5.      10-Day Grace Periods

DHS proposes to extend the 10-day grace period currently granted at the beginning and end of an H-1B or H-1B1 visa holder’s period of authorized stay to foreign nationals in E-1, E-2, E-3, L-1, and TN status. While the foreign national would not be able to work during the grace period, it would permit him/her to enter the U.S. before their start date to settle down or, at the end of their stay, settle their affairs prior to departure or find new employment. 

6.      I-140 Job Portability

In addition to codifying DHS’ current practice concerning I-140 portability, the NPRM mentions that DHS may create a supplementary form to formalize the process. Currently, foreign nationals may but are under no obligation to inform DHS that they are “porting” their pending I-485 to a new employer.

7.      Adjudication of employment authorization documents (EADs)

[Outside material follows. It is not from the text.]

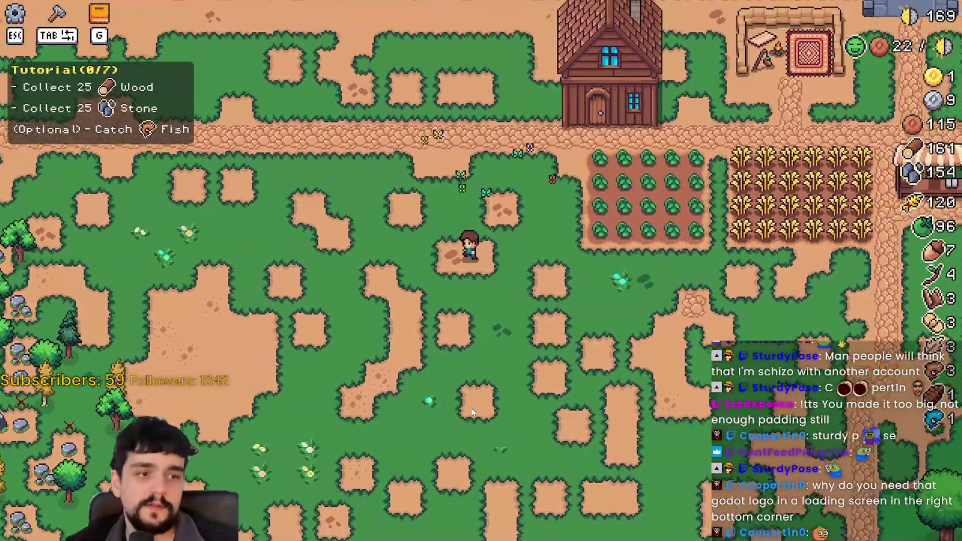
key("w")
key("d")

If an EAD extension is timely filed before the current EAD expires, DHS would automatically extend the validity of the expiring EAD by 180 days. This change would benefit foreign nationals that are no longer maintaining nonimmigrant status and, instead, working pursuant to an EAD connected to a pending I-485. As EADs expire every two years and an extension may currently take up to 90 days, the proposed rule would reduce the risk of a gap in employment authorization. It is important to note that the proposed rule would not extend the benefit of automatic EAD extensions to H-4 dependents.

However, at the same time DHS would add the benefit of automatic EAD extensions, it would take away the 90-day processing timeframe and the availability of interim EADs for applications not processed within this timeframe.

8.      Issuance of EADs Due to “Compelling Circumstances”

If a foreign national is (1) in E-3, H-1B, H-1B1, O-1, or L-1 status, (2) the beneficiary of an approved I-140 petition, (3) unable to submit an I-485 application due to the visa backlogs, (4) and facing “compelling circumstances”, he/she may apply for an EAD valid for 1 year. While DHS is not proposing a definition of “compelling circumstances”, it does indicate situations involving serious illness and disabilities, employer retaliation, substantial harm to applicant, or significant disruptions to the employer may qualify.

Employers interested in commenting on the proposed rules may submit their written comments on or before February 29, 2016. To date, nearly 14,000 public comments have been submitted.